Feliz semana, amables lectores. Estarán conmigo en que cada semana se nos hace más corta. Si me dicen que no, entonces pensaré que, después de haber cumplido setenta y cinco años, mi calendario particular pasa las hojas mucho más deprisa que el año anterior. ¿De acuerdo?

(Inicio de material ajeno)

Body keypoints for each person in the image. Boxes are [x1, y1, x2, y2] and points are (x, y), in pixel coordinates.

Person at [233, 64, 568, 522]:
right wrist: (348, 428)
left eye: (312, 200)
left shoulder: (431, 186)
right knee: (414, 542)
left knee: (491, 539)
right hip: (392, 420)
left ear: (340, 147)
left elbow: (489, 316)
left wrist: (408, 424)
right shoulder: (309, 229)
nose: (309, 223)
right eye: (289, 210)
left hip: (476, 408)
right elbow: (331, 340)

Si no me quieren contestar les comprenderé. Siempre es más satisfactorio dar buenas noticias que malas. Pero les aseguro que cuando se nace en una familia con varios varones y la primera frase que escuchan tus inocentes oiditos es, «¡Es una niña, lástima que no sea tan bonita como José Luis!», empiezas a darte cuenta de que para sobrevivir en el mundo al que te han traído sin tu permiso, vas a tener que hacer saber a los que te rodean que bromas las justas. ¡No faltaba más! No se asusten, el nombrado y yo nos hemos adorado desde el mismo día en que me trajeron a este desconsiderado mundo. Como nos llevábamos poco más de un año fue mi maestro de maldades y yo, orgullosa, era la portadora de las piedras que mi héroe necesitaba para ganar sus batallas contra los enemigos del otro lado de la carretera. Hoy sigue tan guapo como siempre y yo, como no podía ser de otra forma, feliz.

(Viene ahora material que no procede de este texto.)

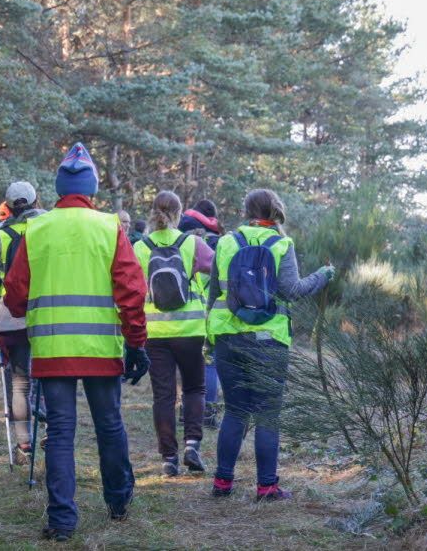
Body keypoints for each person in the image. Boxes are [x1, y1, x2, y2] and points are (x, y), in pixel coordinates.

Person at [4, 144, 149, 541]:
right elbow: (132, 291)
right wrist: (136, 343)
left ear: (57, 188)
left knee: (61, 434)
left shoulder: (37, 229)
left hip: (52, 352)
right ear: (93, 188)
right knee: (109, 425)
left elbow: (15, 296)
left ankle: (62, 520)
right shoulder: (108, 226)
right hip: (101, 350)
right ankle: (118, 501)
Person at [207, 189, 334, 501]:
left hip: (227, 337)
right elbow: (292, 291)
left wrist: (210, 337)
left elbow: (213, 293)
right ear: (275, 212)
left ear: (247, 210)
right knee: (267, 414)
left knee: (235, 411)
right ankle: (266, 486)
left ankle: (222, 483)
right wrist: (323, 275)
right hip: (269, 343)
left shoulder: (225, 242)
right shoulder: (281, 244)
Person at [134, 191, 214, 477]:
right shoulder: (193, 243)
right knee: (194, 388)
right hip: (191, 329)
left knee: (163, 396)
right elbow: (216, 270)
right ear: (179, 214)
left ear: (153, 211)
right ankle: (192, 444)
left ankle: (169, 459)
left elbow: (133, 289)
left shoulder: (141, 248)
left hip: (155, 332)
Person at [0, 181, 46, 465]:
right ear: (36, 199)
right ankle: (53, 433)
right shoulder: (50, 228)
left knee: (20, 383)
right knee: (51, 376)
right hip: (49, 316)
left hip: (12, 319)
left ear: (8, 206)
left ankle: (24, 445)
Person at [178, 199, 225, 427]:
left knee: (188, 363)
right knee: (209, 363)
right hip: (213, 309)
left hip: (187, 308)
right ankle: (207, 414)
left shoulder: (184, 241)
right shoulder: (220, 243)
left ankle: (186, 411)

Esta semana que nos abandona he tenido que ir a La Mancha a entregar un premio al ganador de un premio de relatos. ¿Por qué, yo? Fácil, los ganadores de un año entregan el premio al ganador del año siguiente. Costumbres. Me hizo ilusión, menos cuando me dijeron que pronunciara unas palabras ¡qué fatiga! No me habían dicho nada y tuve que improvisar. Menos mal que los manchegos son personas encantadoras y me aplaudieron a rabiar. La sorpresa fue que el ganador era hijo de mi último profesor de literatura. Casualidades que te ofrece el destino.